Dataset entries:

# # #

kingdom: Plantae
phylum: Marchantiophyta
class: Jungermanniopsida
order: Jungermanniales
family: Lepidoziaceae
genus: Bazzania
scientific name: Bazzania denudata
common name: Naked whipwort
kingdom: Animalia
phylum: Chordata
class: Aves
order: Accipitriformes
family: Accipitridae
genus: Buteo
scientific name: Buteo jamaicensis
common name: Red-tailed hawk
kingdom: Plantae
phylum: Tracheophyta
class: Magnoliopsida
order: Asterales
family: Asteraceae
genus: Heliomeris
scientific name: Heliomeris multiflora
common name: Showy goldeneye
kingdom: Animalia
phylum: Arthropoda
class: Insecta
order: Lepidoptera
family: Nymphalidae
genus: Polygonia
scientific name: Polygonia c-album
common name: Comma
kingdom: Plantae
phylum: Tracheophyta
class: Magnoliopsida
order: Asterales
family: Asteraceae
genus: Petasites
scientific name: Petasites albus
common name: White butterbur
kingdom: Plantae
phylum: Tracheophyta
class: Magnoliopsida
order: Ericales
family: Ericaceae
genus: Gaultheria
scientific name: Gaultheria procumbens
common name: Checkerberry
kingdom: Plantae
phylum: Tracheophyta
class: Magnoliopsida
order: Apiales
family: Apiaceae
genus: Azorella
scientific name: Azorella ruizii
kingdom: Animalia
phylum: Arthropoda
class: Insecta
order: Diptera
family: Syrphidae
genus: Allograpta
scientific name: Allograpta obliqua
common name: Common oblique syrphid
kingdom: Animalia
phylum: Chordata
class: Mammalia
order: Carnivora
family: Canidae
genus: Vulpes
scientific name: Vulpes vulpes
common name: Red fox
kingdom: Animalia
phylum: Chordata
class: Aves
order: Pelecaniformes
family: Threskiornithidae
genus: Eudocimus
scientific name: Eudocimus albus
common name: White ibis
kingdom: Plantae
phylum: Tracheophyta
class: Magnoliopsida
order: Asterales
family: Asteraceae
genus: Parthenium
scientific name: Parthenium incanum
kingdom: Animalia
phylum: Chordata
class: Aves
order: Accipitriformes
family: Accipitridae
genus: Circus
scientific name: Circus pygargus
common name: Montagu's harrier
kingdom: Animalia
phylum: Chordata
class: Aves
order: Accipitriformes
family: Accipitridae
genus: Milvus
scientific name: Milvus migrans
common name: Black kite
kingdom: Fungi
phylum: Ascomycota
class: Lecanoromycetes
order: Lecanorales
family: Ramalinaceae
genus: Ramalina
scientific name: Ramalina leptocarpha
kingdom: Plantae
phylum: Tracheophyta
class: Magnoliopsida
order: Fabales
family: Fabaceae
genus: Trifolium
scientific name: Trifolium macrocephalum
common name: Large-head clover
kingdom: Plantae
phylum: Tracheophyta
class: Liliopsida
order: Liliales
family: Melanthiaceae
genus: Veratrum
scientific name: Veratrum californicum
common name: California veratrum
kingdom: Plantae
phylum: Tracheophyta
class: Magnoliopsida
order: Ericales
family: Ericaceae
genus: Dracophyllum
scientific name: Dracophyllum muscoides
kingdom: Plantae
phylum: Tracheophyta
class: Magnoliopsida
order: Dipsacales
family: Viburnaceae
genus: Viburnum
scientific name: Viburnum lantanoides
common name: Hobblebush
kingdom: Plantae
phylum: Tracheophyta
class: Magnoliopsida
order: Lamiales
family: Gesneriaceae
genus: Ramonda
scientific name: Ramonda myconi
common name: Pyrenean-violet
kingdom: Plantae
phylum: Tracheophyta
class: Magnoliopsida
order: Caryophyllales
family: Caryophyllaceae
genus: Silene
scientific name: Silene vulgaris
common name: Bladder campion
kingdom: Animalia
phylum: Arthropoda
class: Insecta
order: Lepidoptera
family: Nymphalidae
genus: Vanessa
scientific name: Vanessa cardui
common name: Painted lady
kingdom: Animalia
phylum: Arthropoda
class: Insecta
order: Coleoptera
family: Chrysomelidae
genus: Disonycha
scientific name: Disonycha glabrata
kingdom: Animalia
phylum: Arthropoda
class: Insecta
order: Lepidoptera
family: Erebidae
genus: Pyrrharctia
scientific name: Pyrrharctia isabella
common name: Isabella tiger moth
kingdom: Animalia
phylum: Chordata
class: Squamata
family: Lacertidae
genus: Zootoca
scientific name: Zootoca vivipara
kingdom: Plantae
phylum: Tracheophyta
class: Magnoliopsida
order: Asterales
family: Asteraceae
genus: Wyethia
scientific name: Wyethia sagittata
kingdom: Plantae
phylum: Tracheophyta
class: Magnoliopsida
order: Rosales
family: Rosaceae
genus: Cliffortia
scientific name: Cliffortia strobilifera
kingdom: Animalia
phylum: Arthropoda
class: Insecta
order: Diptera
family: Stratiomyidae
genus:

# # #

**To do**
Return every line of the records above, unchanged and in the same order.

**Written response**
kingdom: Plantae
phylum: Marchantiophyta
class: Jungermanniopsida
order: Jungermanniales
family: Lepidoziaceae
genus: Bazzania
scientific name: Bazzania denudata
common name: Naked whipwort
kingdom: Animalia
phylum: Chordata
class: Aves
order: Accipitriformes
family: Accipitridae
genus: Buteo
scientific name: Buteo jamaicensis
common name: Red-tailed hawk
kingdom: Plantae
phylum: Tracheophyta
class: Magnoliopsida
order: Asterales
family: Asteraceae
genus: Heliomeris
scientific name: Heliomeris multiflora
common name: Showy goldeneye
kingdom: Animalia
phylum: Arthropoda
class: Insecta
order: Lepidoptera
family: Nymphalidae
genus: Polygonia
scientific name: Polygonia c-album
common name: Comma
kingdom: Plantae
phylum: Tracheophyta
class: Magnoliopsida
order: Asterales
family: Asteraceae
genus: Petasites
scientific name: Petasites albus
common name: White butterbur
kingdom: Plantae
phylum: Tracheophyta
class: Magnoliopsida
order: Ericales
family: Ericaceae
genus: Gaultheria
scientific name: Gaultheria procumbens
common name: Checkerberry
kingdom: Plantae
phylum: Tracheophyta
class: Magnoliopsida
order: Apiales
family: Apiaceae
genus: Azorella
scientific name: Azorella ruizii
kingdom: Animalia
phylum: Arthropoda
class: Insecta
order: Diptera
family: Syrphidae
genus: Allograpta
scientific name: Allograpta obliqua
common name: Common oblique syrphid
kingdom: Animalia
phylum: Chordata
class: Mammalia
order: Carnivora
family: Canidae
genus: Vulpes
scientific name: Vulpes vulpes
common name: Red fox
kingdom: Animalia
phylum: Chordata
class: Aves
order: Pelecaniformes
family: Threskiornithidae
genus: Eudocimus
scientific name: Eudocimus albus
common name: White ibis
kingdom: Plantae
phylum: Tracheophyta
class: Magnoliopsida
order: Asterales
family: Asteraceae
genus: Parthenium
scientific name: Parthenium incanum
kingdom: Animalia
phylum: Chordata
class: Aves
order: Accipitriformes
family: Accipitridae
genus: Circus
scientific name: Circus pygargus
common name: Montagu's harrier
kingdom: Animalia
phylum: Chordata
class: Aves
order: Accipitriformes
family: Accipitridae
genus: Milvus
scientific name: Milvus migrans
common name: Black kite
kingdom: Fungi
phylum: Ascomycota
class: Lecanoromycetes
order: Lecanorales
family: Ramalinaceae
genus: Ramalina
scientific name: Ramalina leptocarpha
kingdom: Plantae
phylum: Tracheophyta
class: Magnoliopsida
order: Fabales
family: Fabaceae
genus: Trifolium
scientific name: Trifolium macrocephalum
common name: Large-head clover
kingdom: Plantae
phylum: Tracheophyta
class: Liliopsida
order: Liliales
family: Melanthiaceae
genus: Veratrum
scientific name: Veratrum californicum
common name: California veratrum
kingdom: Plantae
phylum: Tracheophyta
class: Magnoliopsida
order: Ericales
family: Ericaceae
genus: Dracophyllum
scientific name: Dracophyllum muscoides
kingdom: Plantae
phylum: Tracheophyta
class: Magnoliopsida
order: Dipsacales
family: Viburnaceae
genus: Viburnum
scientific name: Viburnum lantanoides
common name: Hobblebush
kingdom: Plantae
phylum: Tracheophyta
class: Magnoliopsida
order: Lamiales
family: Gesneriaceae
genus: Ramonda
scientific name: Ramonda myconi
common name: Pyrenean-violet
kingdom: Plantae
phylum: Tracheophyta
class: Magnoliopsida
order: Caryophyllales
family: Caryophyllaceae
genus: Silene
scientific name: Silene vulgaris
common name: Bladder campion
kingdom: Animalia
phylum: Arthropoda
class: Insecta
order: Lepidoptera
family: Nymphalidae
genus: Vanessa
scientific name: Vanessa cardui
common name: Painted lady
kingdom: Animalia
phylum: Arthropoda
class: Insecta
order: Coleoptera
family: Chrysomelidae
genus: Disonycha
scientific name: Disonycha glabrata
kingdom: Animalia
phylum: Arthropoda
class: Insecta
order: Lepidoptera
family: Erebidae
genus: Pyrrharctia
scientific name: Pyrrharctia isabella
common name: Isabella tiger moth
kingdom: Animalia
phylum: Chordata
class: Squamata
family: Lacertidae
genus: Zootoca
scientific name: Zootoca vivipara
kingdom: Plantae
phylum: Tracheophyta
class: Magnoliopsida
order: Asterales
family: Asteraceae
genus: Wyethia
scientific name: Wyethia sagittata
kingdom: Plantae
phylum: Tracheophyta
class: Magnoliopsida
order: Rosales
family: Rosaceae
genus: Cliffortia
scientific name: Cliffortia strobilifera
kingdom: Animalia
phylum: Arthropoda
class: Insecta
order: Diptera
family: Stratiomyidae
genus:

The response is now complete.